IV. Management of Genome Scale Data with Bioconductor - abishpius/R-for-Computational-Biology GitHub Wiki

Organizing Microarray Data with ExpressionSet

The ExpressionSet Class

library(Biobase)
library(GEOquery)

geoq <- getGEO("GSE9514")    # download a microarray dataset from GEO
names(geoq)    
e <- geoq[1](/abishpius/R-for-Computational-Biology/wiki/1)    # extract ExpressionSet
e

# exprs gives matrix of microarray values
dim(e)    # number of features and samples in ExpressionSet
ncol(e)
nrow(e)

exprs(e)[1:3,1:3]
head(exprs(e))[,1]    # first column
exprs(e)[1,]    # first row
exprs(e)["10000_at",]    # can also index by name
rownames(e)[1]    # row names are probe sets
dim(exprs(e))    # rows are features, columns are samples

# pData gives phenotype data (sample information)
pData(e)[1:3,1:6]
names(pData(e))
pData(e)$characteristics_ch1    # column in GEO to describe experimental state/condition
as.numeric(pData(e)$characteristics_ch1)    # help see replicates of each state
dim(pData(e))    # rows of pData correspond to columns of exprs
dim(e)

# fData gives feature data (probe information)
fData(e)[1:3,1:3]
dim(fData(e))    # rows of fData correspond to rows of exprs
names(fData(e))
head(fData(e)$"Gene Symbol")
head(rownames(e))

# additional annotation tied to ExpressionSet
experimentData(e)
annotation(e)

Reading Microarray Raw Data: Single-Color Arrays

# code edited to set your personal working directory
wd <- getwd()
datadir <- paste0(wd, "/rawdata-master")    # downloaded files
basedir <- paste0(datadir, "/celfiles")
setwd(basedir)
library(affy)
tab <- read.delim("sampleinfo.txt",check.names=FALSE,as.is=TRUE)
rownames(tab) <- tab$filenames
tab
fns <- list.celfiles(basedir)
fns
fns %in% tab[,1] ##check
ab <- ReadAffy(phenoData=tab)

dim(pm(ab))
dim(pData(ab))
rownames(ab)
colnames(pm(ab))
annotation(ab)

e <- rma(ab)    # preprocess probe-level data into gene-level data

ejust <- justRMA(filenames=tab[,1],phenoData=tab)    # read and process data to gene-level in one command
dim(ejust)

Reading Microarray Raw Data: Agilent Two-Color Array

# datadir defined in previous video
library(limma)
library(rafalib)
basedir - paste0(datadir, "/agilent")
setwd(basedir)
targets <- readTargets("TargetBeta7.txt")
RG <- read.maimages(targets$FileName, source="genepix")

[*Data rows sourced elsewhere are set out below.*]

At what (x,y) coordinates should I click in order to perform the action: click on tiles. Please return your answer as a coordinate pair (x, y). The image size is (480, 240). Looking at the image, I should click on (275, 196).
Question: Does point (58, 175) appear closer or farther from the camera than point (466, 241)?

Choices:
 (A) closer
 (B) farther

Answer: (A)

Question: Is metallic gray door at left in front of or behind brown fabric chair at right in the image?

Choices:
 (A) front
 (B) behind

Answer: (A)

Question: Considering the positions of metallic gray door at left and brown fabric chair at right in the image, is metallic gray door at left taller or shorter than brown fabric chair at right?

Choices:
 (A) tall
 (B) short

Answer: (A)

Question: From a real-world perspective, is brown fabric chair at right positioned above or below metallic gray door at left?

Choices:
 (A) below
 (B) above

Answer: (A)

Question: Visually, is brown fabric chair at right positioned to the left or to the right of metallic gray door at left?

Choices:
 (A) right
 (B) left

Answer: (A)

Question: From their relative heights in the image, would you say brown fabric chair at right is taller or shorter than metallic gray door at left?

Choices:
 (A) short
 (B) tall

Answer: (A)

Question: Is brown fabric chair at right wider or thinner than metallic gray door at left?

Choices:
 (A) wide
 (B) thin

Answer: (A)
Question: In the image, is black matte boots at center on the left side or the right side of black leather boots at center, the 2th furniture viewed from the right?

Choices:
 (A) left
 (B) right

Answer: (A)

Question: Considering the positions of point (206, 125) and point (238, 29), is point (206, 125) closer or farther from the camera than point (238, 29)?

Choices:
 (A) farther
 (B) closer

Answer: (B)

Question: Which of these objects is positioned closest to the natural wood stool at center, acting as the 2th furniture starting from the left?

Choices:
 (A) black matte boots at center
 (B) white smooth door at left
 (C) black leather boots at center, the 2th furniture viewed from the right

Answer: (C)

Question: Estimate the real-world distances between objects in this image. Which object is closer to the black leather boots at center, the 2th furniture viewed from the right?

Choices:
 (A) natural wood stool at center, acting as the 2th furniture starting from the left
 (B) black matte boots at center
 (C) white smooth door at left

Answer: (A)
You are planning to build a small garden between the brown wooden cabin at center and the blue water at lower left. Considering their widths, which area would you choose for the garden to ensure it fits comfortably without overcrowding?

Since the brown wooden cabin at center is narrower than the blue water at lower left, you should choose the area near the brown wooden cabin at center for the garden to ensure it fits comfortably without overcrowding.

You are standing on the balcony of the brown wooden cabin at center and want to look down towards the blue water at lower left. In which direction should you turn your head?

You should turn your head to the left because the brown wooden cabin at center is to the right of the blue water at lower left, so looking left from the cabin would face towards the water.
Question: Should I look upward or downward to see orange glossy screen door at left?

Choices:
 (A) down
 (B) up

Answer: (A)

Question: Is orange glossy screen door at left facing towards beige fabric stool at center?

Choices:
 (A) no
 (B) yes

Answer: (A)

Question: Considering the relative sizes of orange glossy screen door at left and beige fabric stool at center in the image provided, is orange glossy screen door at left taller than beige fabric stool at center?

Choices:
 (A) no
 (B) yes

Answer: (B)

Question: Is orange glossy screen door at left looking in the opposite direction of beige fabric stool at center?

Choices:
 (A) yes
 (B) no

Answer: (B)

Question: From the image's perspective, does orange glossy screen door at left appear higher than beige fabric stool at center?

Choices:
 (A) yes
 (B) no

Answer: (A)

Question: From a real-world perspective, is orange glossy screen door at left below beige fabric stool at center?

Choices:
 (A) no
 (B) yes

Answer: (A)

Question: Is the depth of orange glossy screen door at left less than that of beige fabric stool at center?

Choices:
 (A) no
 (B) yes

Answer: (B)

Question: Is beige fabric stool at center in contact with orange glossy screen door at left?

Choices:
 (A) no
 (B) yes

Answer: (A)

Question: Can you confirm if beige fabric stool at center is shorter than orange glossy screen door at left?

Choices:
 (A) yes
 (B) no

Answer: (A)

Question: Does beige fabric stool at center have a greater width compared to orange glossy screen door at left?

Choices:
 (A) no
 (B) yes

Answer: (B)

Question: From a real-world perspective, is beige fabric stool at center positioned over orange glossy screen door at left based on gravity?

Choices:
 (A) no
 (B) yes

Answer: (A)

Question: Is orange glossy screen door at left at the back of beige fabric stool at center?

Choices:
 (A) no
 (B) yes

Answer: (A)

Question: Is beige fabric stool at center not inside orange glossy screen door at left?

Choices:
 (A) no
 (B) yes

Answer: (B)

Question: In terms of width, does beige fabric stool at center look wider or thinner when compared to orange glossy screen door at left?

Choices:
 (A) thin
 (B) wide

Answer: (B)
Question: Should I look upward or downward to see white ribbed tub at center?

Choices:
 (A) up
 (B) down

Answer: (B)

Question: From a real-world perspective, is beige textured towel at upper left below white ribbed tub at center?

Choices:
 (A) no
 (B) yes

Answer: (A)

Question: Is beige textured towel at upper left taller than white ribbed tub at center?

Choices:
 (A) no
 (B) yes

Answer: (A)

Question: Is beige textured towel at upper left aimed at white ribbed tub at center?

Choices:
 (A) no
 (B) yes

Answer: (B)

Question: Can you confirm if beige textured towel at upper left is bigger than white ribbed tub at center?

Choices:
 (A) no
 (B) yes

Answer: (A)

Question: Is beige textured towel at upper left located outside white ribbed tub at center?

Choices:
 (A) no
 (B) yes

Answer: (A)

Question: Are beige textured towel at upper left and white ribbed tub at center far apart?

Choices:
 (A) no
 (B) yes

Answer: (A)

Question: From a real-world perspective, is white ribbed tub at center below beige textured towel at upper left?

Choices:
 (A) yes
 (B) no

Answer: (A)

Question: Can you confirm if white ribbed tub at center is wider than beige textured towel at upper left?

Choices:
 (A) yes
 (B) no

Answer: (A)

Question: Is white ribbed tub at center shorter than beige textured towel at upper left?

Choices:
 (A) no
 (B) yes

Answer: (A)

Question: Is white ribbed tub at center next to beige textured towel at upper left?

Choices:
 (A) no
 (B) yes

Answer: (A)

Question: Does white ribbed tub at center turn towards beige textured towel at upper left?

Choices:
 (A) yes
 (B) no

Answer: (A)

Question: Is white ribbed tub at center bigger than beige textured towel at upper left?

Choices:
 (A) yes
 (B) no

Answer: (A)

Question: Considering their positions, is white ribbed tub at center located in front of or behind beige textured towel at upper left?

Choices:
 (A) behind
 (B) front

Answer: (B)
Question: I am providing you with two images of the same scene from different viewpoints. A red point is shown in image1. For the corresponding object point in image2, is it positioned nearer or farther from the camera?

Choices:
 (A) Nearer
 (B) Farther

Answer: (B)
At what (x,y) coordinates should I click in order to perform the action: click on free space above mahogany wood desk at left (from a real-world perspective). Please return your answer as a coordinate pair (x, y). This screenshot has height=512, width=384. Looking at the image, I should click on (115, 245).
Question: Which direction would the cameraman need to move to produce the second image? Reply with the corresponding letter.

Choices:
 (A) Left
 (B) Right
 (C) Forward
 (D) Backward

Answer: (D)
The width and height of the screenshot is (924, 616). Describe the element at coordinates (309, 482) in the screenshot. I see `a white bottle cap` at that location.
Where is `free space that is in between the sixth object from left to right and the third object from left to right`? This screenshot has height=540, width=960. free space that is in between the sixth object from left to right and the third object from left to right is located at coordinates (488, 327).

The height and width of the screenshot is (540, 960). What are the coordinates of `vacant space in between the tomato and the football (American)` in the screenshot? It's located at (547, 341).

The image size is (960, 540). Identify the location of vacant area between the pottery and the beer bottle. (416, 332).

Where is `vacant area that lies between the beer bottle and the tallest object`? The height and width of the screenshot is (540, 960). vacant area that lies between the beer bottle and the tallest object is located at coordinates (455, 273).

MA <- MA.RG(RG,bc.method="none")
dim(RG$R)
dim(RG$G)
dim(MA$M)
dim(MA$A)
plot(MA$A[,1], MA$M[,1])    # MA plot for first sample

# microarray image
mypar(1,1)
imageplot(MA$M[,2], RG$printer, zlim=c(-3,3))
dev.off()

Organizing NGS Data with SummarizedExperiment

The SummarizedExperiment Class

library(parathyroidSE)
data(parathyroidGenesSE)
se <- parathyroidGenesSE
se

# assay contains results of the assay
dim(se)
assay(se)[1:3,1:3]
dim(assay(se))    # rows = features (ranges), columns = samples

# colData contains sample information
colData(se)[1:3,1:6]
dim(colData(se))
names(colData(se))
colData(se)$treatment
as.numeric(colData(se)$treatment)

# rowRanges contains feature information
rowRanges(se)[1]
class(rowRanges(se))
length(rowRanges(se))    # number of genes
length(rowRanges(se)[1](/abishpius/R-for-Computational-Biology/wiki/1))    # number of exons for first gene
head(rownames(se))
metadata(rowRanges(se))

# additional metadata, including sample information
metadata(se)$MIAME
abstract(metadata(se)$MIAME)

Importing NGS Data in R

There are two main Bioconductor packages for working with next generation sequencing (NGS) data in R: the Rsamtools package and the GenomicAlignments package. You can think of the difference as:

  • Rsamtools provides low-level functions for reading and parsing NGS data stored in standard formats (more details below)
  • GenomicAlignments provides high-level functions and classes for reading and organizing NGS data as Bioconductor objects based on the GRanges class Note that both packages work with aligned NGS data in BAM format, rather than raw NGS data in the FASTQ format.

The Rsamtools Package

The Rsamtools package description explains that this package: These utilities are some of the most commonly used tools for analyzing NGS data. However, they are implemented in C and most commonly used as command line tools. The Rsamtools package enables users to call on the functions in these utilities directly from R.

What are BAM files

You might not be familiar with all of the formats listed above, but the ones we are interested in for now are SAM and it's compressed form BAM. We will refer here to BAM files, because these are the kind of files which are kept most often because they are smaller (there is a SAMtools utility for converting SAM to BAM and BAM to SAM).

SAM and BAM files contain information about the alignment of NGS reads to a reference genome. These files are produced by alignment software, which take as input:

  • The FASTQ files from the sequencing machine (either 1 file for a single-end sequencing sample, or 2 files for a paired-end sequencing sample).
  • A genomic index, which is typically produced by special software packaged with the alignment software. The genomic index is created from the reference genome. Sometimes the genomic index files for popular reference genomes can be downloaded.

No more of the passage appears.